Here we reproduce the end-to-end working example of building and training the linear model, including everything explained in this notebook. So, instead of running each code block one-by-one, you can run the entire process in one go.

In [None]:
import sklearn.datasets
import matplotlib.pyplot as plt
import tensorflow as tf

# simulate training data
x,y = sklearn.datasets.make_regression(n_samples=100,
                                       n_features=1,
                                       bias=50.0,
                                       noise=10.0,
                                       random_state=221891)

# package training data into tensorflow Dataset
data = tf.data.Dataset.from_tensor_slices((x,y))

# create and summarize linear model neural network
model = tf.keras.models.Sequential()
model.add(tf.keras.layers.Dense(units=1, input_shape=[1]))
model.summary()

# compile model with loss function and optimizer
model.compile(optimizer=tf.keras.optimizers.SGD(),
              loss=tf.keras.losses.MeanSquaredError())

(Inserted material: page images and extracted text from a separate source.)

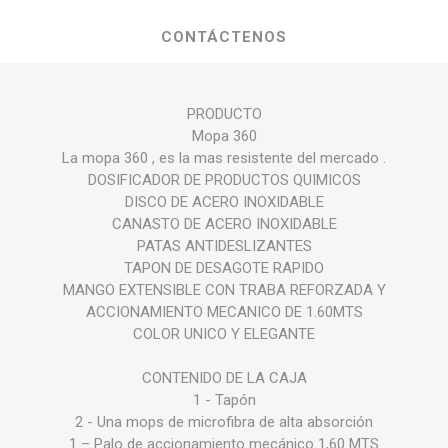
CONTÁCTENOS
PRODUCTO
Mopa 360
La mopa 360 , es la mas resistente del mercado .
DOSIFICADOR DE PRODUCTOS QUIMICOS
DISCO DE ACERO INOXIDABLE
CANASTO DE ACERO INOXIDABLE
PATAS ANTIDESLIZANTES
TAPON DE DESAGOTE RAPIDO
MANGO EXTENSIBLE CON TRABA REFORZADA Y
ACCIONAMIENTO MECANICO DE 1.60MTS
COLOR UNICO Y ELEGANTE
CONTENIDO DE LA CAJA
1 - Tapón
2 - Una mops de microfibra de alta absorción
1 – Palo de accionamiento mecánico 1,60 MTS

# batch data and train model
data = data.batch(10)
model.fit(data, epochs=100)

# predict y values using training data
yhat = model.predict(x)

# plot predicted and true y values
def plot_prediction(x, y_true, y_pred):
  plt.scatter(x, y_true, marker='o')
  plt.scatter(x, y_pred, marker='+')

plot_prediction(x, y, yhat)

You should see the line-fit plot above, preceded by the model training output, and the model summary will be at the very top.

So, that's an end-to-end neural network train-predict analysis, with visualization, in 36 total lines of python code (with comments and decent code structure).

This little code block will form the basis for *all* the neural network training we'll do in this course, and the *exact same* approach underlies similar analyses in research and industry. The only major things different are the size-and-shape of the data and the size-and-shape of the network.